Activity ::
Exactly the lines starting at the line containing "我心中担心小月，急匆匆地催促到，看着我焦急的神情，欣姐叹了一口气到：" and ending at the line containing "待靠近以后才发现，这幢别墅很" are to be written out from the listing below, both included.

^^^^^^^^

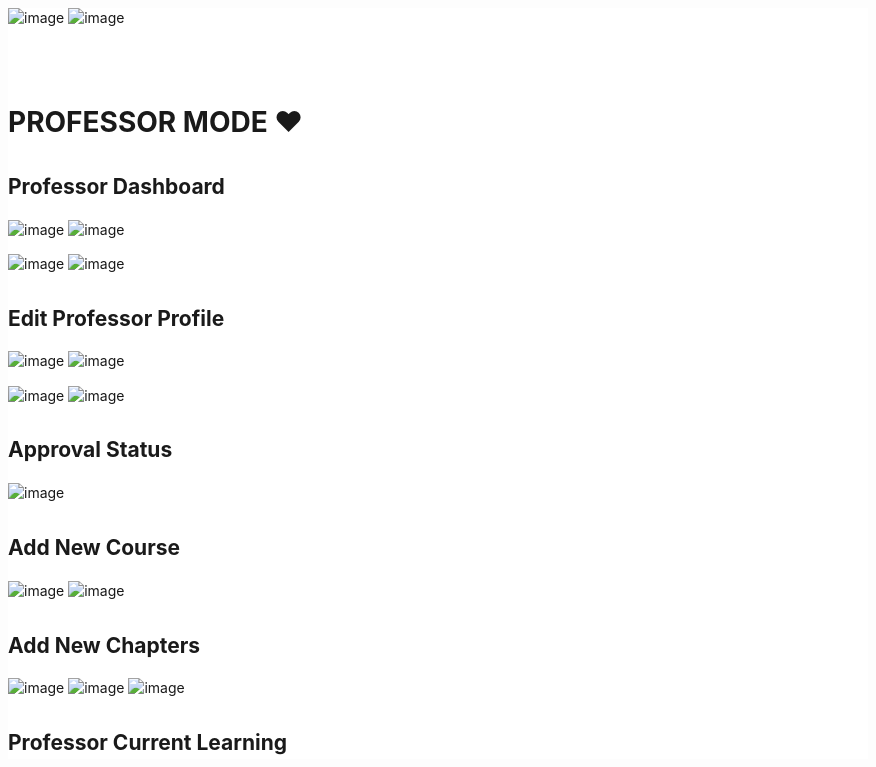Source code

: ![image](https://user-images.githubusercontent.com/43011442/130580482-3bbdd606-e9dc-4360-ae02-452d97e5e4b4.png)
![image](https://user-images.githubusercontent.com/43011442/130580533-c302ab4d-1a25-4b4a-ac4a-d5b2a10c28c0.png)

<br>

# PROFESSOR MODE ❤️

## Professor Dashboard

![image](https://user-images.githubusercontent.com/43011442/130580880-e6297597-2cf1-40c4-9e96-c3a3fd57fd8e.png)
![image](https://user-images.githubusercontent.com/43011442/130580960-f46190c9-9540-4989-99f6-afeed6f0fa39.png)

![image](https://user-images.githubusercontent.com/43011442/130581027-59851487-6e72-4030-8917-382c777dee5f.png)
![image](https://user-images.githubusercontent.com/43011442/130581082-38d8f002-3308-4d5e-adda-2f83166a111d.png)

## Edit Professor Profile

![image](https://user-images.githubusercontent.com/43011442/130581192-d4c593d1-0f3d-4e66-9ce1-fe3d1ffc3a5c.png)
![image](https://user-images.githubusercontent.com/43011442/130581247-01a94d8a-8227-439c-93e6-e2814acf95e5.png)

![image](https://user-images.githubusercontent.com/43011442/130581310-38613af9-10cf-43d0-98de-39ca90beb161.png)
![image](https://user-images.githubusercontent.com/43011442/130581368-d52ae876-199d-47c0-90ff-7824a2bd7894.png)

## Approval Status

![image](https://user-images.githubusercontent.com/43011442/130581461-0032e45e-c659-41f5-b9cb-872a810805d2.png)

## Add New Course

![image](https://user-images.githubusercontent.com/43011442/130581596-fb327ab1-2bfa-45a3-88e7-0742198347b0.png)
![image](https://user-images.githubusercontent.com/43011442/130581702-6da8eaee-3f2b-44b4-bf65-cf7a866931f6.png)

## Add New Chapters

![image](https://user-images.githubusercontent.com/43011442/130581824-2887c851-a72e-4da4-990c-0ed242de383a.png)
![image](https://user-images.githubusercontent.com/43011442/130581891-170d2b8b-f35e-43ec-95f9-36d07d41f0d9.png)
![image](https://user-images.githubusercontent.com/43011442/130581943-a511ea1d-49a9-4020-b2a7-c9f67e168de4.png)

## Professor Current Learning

^^^^^^^^

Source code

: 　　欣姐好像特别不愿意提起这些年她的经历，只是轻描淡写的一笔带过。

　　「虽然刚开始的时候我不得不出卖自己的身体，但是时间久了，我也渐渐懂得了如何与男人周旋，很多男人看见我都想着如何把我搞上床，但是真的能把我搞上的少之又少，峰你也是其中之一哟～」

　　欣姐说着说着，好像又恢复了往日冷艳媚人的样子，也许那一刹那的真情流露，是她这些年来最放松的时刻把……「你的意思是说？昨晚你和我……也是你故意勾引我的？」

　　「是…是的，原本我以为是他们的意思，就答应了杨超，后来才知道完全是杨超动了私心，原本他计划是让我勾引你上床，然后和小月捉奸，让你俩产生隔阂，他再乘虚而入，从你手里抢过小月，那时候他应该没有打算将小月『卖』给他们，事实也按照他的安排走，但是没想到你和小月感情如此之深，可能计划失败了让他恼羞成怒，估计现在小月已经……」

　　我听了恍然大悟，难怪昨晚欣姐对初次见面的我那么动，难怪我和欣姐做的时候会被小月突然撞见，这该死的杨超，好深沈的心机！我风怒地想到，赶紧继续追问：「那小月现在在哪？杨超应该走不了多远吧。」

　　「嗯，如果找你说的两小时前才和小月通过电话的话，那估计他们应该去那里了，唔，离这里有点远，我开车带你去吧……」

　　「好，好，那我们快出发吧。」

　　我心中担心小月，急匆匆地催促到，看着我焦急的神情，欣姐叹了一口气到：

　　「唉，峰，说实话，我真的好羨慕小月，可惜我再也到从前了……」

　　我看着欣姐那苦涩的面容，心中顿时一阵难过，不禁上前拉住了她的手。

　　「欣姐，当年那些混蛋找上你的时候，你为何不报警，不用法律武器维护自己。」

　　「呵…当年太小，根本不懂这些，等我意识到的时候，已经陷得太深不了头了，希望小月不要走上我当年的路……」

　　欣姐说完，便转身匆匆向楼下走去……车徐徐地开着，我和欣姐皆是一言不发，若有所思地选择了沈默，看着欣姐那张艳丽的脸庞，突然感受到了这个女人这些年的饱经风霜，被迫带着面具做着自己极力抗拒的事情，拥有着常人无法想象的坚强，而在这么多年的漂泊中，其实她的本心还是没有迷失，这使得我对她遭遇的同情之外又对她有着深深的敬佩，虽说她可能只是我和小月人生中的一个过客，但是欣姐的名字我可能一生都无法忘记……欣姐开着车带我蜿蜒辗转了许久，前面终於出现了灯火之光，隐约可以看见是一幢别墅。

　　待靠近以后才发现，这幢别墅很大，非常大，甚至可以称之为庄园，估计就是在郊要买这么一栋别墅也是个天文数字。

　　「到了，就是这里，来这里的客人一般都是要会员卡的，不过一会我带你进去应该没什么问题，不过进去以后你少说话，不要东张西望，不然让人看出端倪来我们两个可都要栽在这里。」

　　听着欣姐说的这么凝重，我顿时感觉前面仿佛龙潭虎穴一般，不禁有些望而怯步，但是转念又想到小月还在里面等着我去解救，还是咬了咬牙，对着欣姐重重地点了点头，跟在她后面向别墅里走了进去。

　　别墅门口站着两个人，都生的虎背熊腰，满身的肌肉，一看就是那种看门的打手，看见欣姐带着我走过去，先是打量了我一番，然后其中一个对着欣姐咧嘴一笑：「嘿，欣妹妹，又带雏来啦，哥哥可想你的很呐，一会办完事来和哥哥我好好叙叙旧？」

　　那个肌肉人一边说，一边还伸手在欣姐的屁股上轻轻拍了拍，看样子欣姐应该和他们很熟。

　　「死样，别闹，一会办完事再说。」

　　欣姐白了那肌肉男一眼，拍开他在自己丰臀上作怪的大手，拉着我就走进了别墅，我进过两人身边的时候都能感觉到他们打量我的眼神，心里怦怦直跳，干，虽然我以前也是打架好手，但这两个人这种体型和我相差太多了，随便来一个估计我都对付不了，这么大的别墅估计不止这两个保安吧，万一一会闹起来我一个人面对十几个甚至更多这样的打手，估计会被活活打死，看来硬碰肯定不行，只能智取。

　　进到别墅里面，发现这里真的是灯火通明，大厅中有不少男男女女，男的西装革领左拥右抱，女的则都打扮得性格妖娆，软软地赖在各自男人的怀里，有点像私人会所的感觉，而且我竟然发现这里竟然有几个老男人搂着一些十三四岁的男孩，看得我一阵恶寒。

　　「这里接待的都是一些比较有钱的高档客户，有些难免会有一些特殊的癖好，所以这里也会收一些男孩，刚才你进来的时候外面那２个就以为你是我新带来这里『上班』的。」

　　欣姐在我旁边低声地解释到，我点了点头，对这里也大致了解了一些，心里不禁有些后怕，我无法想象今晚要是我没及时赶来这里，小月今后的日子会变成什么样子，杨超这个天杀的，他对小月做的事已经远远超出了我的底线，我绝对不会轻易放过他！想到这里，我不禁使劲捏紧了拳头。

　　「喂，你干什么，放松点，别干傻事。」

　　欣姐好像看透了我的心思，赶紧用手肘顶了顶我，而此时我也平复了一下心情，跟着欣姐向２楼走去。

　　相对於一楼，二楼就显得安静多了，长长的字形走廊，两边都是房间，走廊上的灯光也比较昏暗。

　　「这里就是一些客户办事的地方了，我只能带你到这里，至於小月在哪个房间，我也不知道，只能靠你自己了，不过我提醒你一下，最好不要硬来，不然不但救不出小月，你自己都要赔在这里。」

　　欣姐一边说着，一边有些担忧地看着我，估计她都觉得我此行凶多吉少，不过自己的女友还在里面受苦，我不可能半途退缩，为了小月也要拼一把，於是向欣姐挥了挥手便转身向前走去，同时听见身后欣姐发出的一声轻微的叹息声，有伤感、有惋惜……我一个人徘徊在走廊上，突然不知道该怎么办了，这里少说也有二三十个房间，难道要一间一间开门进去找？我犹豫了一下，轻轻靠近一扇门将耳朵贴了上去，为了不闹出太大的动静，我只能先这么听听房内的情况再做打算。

^^^^^^^^

Task answer ::
　　我心中担心小月，急匆匆地催促到，看着我焦急的神情，欣姐叹了一口气到：

　　「唉，峰，说实话，我真的好羨慕小月，可惜我再也到从前了……」

　　我看着欣姐那苦涩的面容，心中顿时一阵难过，不禁上前拉住了她的手。

　　「欣姐，当年那些混蛋找上你的时候，你为何不报警，不用法律武器维护自己。」

　　「呵…当年太小，根本不懂这些，等我意识到的时候，已经陷得太深不了头了，希望小月不要走上我当年的路……」

　　欣姐说完，便转身匆匆向楼下走去……车徐徐地开着，我和欣姐皆是一言不发，若有所思地选择了沈默，看着欣姐那张艳丽的脸庞，突然感受到了这个女人这些年的饱经风霜，被迫带着面具做着自己极力抗拒的事情，拥有着常人无法想象的坚强，而在这么多年的漂泊中，其实她的本心还是没有迷失，这使得我对她遭遇的同情之外又对她有着深深的敬佩，虽说她可能只是我和小月人生中的一个过客，但是欣姐的名字我可能一生都无法忘记……欣姐开着车带我蜿蜒辗转了许久，前面终於出现了灯火之光，隐约可以看见是一幢别墅。

　　待靠近以后才发现，这幢别墅很大，非常大，甚至可以称之为庄园，估计就是在郊要买这么一栋别墅也是个天文数字。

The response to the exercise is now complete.